WORK REQUIRED: Report only how many lines of the entries below contain the string "costi".

AVAILABLE RECORDS:
____________________
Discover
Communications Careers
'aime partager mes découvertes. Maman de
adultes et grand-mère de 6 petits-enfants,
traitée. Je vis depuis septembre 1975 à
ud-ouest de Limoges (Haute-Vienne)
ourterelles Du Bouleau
____________________
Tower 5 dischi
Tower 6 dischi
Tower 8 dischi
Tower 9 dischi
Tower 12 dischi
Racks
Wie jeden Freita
____________________
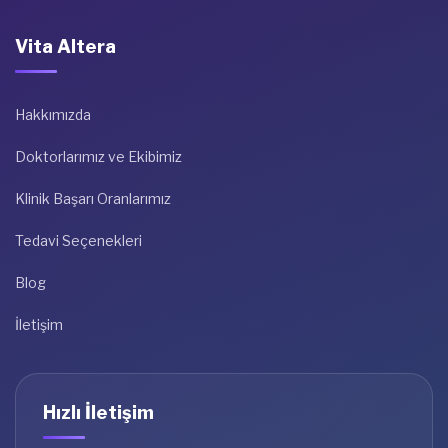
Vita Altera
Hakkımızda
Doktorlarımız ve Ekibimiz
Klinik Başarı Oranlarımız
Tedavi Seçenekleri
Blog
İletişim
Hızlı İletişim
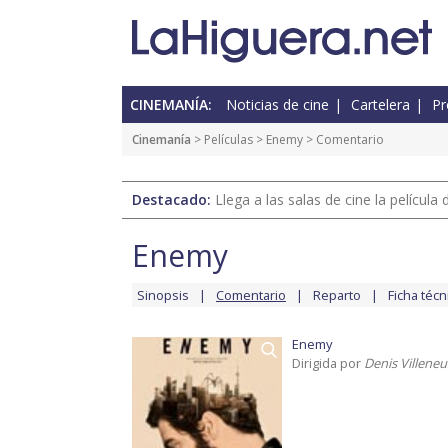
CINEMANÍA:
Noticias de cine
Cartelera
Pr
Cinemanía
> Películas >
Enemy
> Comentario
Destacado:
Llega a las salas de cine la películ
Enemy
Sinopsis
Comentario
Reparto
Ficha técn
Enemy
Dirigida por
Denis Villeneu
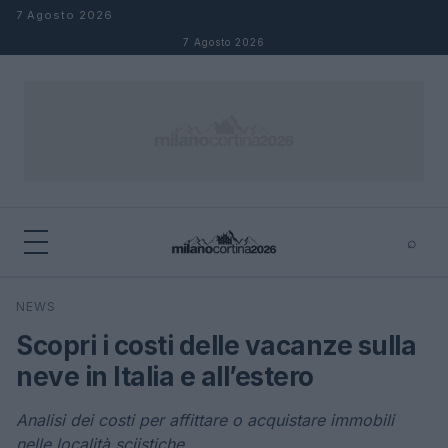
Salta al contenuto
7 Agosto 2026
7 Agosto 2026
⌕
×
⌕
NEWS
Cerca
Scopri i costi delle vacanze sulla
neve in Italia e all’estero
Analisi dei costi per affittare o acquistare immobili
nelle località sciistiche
____________________
RESULT OF THIS TASK: 2